Torture, Then Execution…

by on February 11, 2008 · 1 comment

in Civil Rights

From the Center for Constitutional Rights (CCR)

Today Military commission charges were handed down that seek the death penalty against CCR’s client Guantánamo detainee Mohammed al Qahtani.

No military commission against Mr. Al Qahtani will ever achieve justice. Instead, it will deteriorate into a controversy over secret trials and the United States’ well-documented torture of Mr. al Qahtani during interrogations at Guantánamo.

Read more about Al Qahtani’s Torture

For the past six years, the United States government has refused to conduct traditional criminal trials or courts martial against Guantanamo detainees suspected of wrongdoing.

Instead, the military commissions at Guantanamo allow secret evidence, hearsay evidence, and evidence obtained through torture. They are unlawful, unconstitutional, and a perversion of justice.

Read more about military commissions

Now the government is seeking to execute people based on this utterly unreliable and tainted evidence: it is difficult to imagine a more morally reprehensible system. Executions based on secret trials and torture evidence belong to another century. These barbaric sham proceedings will likely to inflame the controversy surrounding Guantanamo and draw the condemnation of even our allies.

Career military officers have already resigned because they could not stomach participating in a military commission system that goes against every principle of justice, due process and the rule of law. In particular, they were opposed to precisely the kinds of issues that will be the focus of Mr. al Qahtani’s commission – the United States’ use of torture and subsequent efforts to hide the criminal conduct of U.S. personnel.

Mr. al Qahtani may be the one charged today, but it is the illegality of his interrogation under torture that will be tried in the commission. Regardless of the results, no one will ever have confidence in the outcome of these military commissions.

Read more about military comissions

The United States has nothing legitimate to gain from prosecuting prisoners in military commissions at Guantanamo and a great deal to lose.

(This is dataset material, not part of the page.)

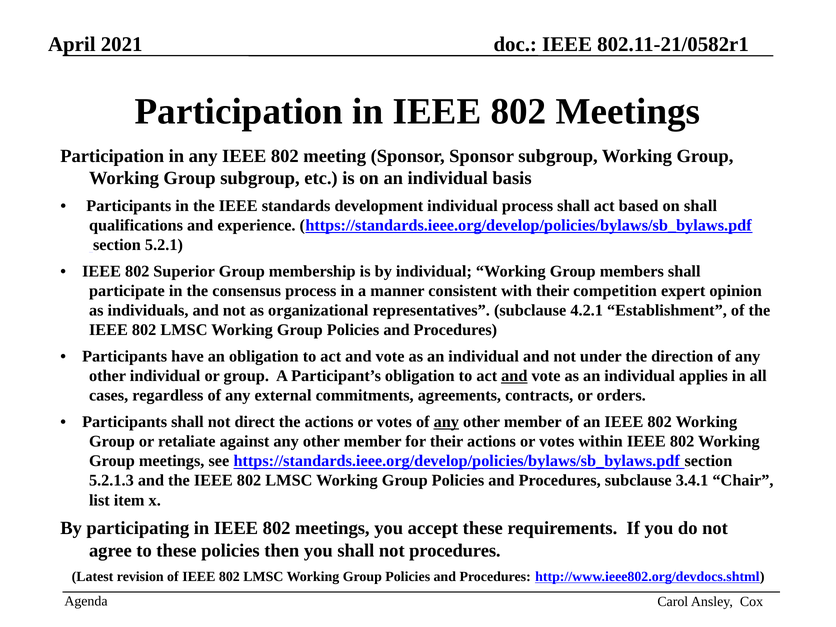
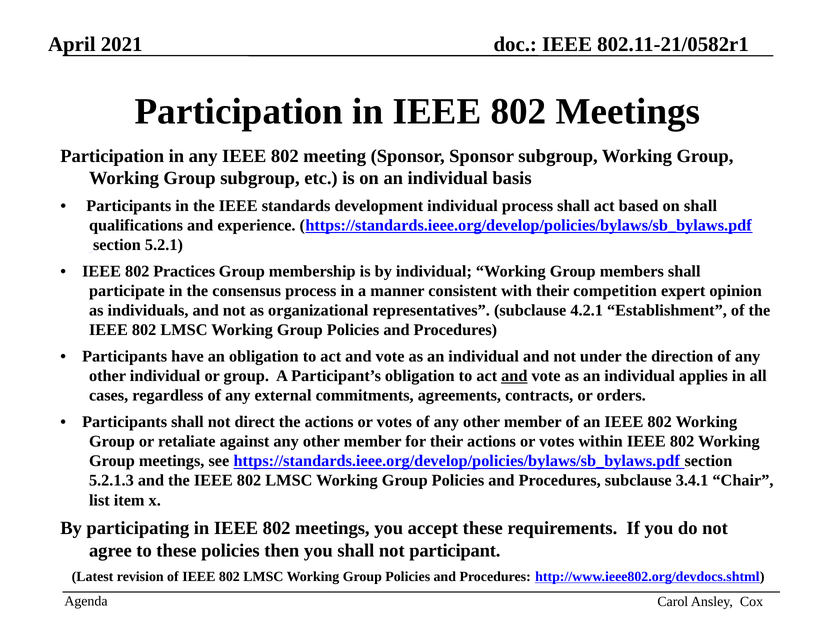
Superior: Superior -> Practices
any at (446, 422) underline: present -> none
not procedures: procedures -> participant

What kind of a nation have we become that we would rely on torture evidence, secret trials and an untested and deeply flawed system to impose the death penalty?

Our nation must abandon the failed experiment at Guantanamo. If the administration believes Mr. Al Qahtani has committed a crime, he should be charged and tried in a lawful proceeding worthy of our country.

Sincerely,

Vincent Warren
Executive Director

Center for Constitutional Rights

{ 1 comment… read it below or add one }

avatar Charles Letterman February 12, 2008 at 9:34 am

I am far from being a libertarian. I believe prisons should be hard places where punishment and reform are being dished out in equal measure. I believe life should mean life. However, I also believe in fair trials and that torture, in whatever form, has no place in civilised society.

At the same time as US Secretary of Homeland Security Michael Chertoff promises a fair trial for Guantanamo prisoners accused of organising the 9/11 attacks, the CIA admits torture in the Guantanamo Bay prison camp. No words of mine can express the horror of 9/11, but by committing acts of torture, the US authorities have sunk as low as the barbarians who plotted and carried out the attack on New York.

And Michael Chertoff’s definition of a ‘fair trial’ is interesting. A conviction can be gained by a two-thirds vote, not unanimity as in a US jury trial. The jury is made up of military officers not members of the public. The ‘evidence’, including hearsay and some obtained by coercion, will be allowed, “if the military judge determines that the evidence would have probative value to a reasonable person”.

And some evidence will be not released to the accused or his representatives if it is deemed to contain classified information. Neither is the accused protected by the Geneva conventions. Groups like Amnesty International, who would release the most fairly convicted paedophile back into the playground with a slap on the wrist and bag of sweets, are quite rightly having a field day with this blatant infringement of human rights.

Someone will be found guilty for 9/11. The US demands it, and will be extremely selective in both its morals and laws as to how that guilt and punishment is apportioned.